How To Use PDF Form Source in ReportMiner

The PDF Form Source in Astera ReportMiner enables users to extract data from a PDF file directly without creating an extraction template. This saves the need to create a report model since ReportMiner reads the layout of the PDF form automatically including check-boxes and radio buttons.

In this document, we will learn how to use PDF Form Source in Astera ReportMiner.

Sample Use Case

In this case, the data that we want ReportMiner to read is stored in a PDF form as shown below. This form has radio-buttons as well as text boxes. The Header name for each question has been set up.

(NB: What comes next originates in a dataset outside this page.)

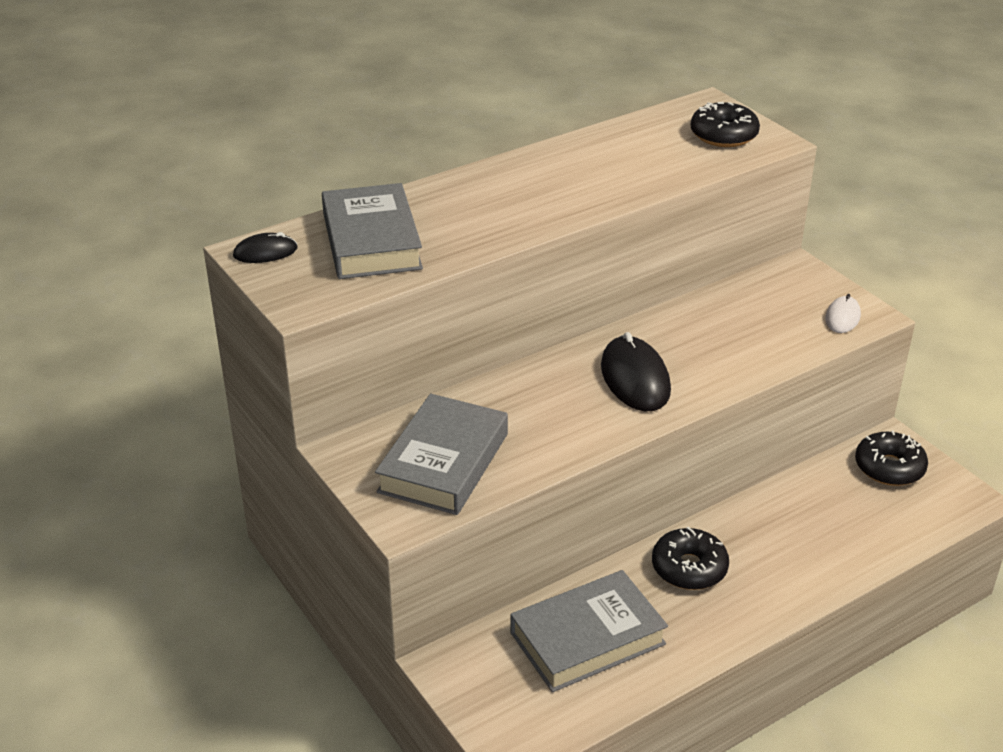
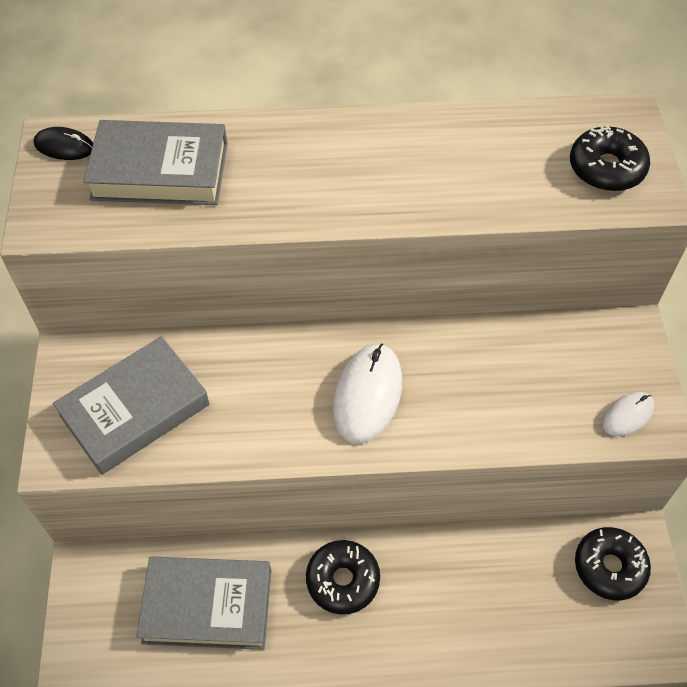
camera: 30 degrees right, 20 degrees up
(371, 241) = (160, 171): grey book -> grey book turned 75 degrees clockwise
(635, 378) = (367, 395): black mouse -> white mouse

You can download the sample PDF form from here.

1_source_data

It is not feasible to create a report model to extract this data because:

1. ReportMiner’s designer does not detect radio buttons and check boxes, and

2. If you want ReportMiner to read a number of similar forms, a single model cannot be applied to all the forms since each form will contain different answers.

To address the above mentioned issues, we will use a PDF Form Source object in a dataflow.

Using PDF Form Source object

1. To get a PDF Form Source from the Toolbox, go to Toolbox > Sources > PDF Form Source and drag and drop the object onto the dataflow designer.

1-pdf-form-source

You can see that the dragged source object is currently empty and needs to be configured.

2. To configure the PDF Form Source object, right-click on its header and select Properties from the context menu.

2-properties

A configuration window will open as shown below.

3-pdf-form-source

3. Provide the File Path of the PDF file from which ReportMiner will read the data.

4-properties

There are some other options here as well:

  • Owner Password – Use this option if your PDF file is password protected.
  • Use UTF-8 Encoding – Use this option if your data follows a Unicode standard.

4. Click Next. The next screen is the Layout Builder screen. Here, you can change the field names and their data types.

5-layout-builder

Click OK. The PDF Form Source object on the dataflow designer will show the fields with the layout defined in the PDF form. You can see that the object will pick up the header name defined in the making of the PDF form.

6-data-loaded

To preview the extracted data, right-click on the object’s header and select Preview Output.

7-output-preview

A Data Preview window will open showing you that ReportMiner has picked up data indicated by radio buttons as well as the content in the text box.

8-output-preview

Your data is now ready for further integration. This concludes working with PDF Form source in Astera ReportMiner.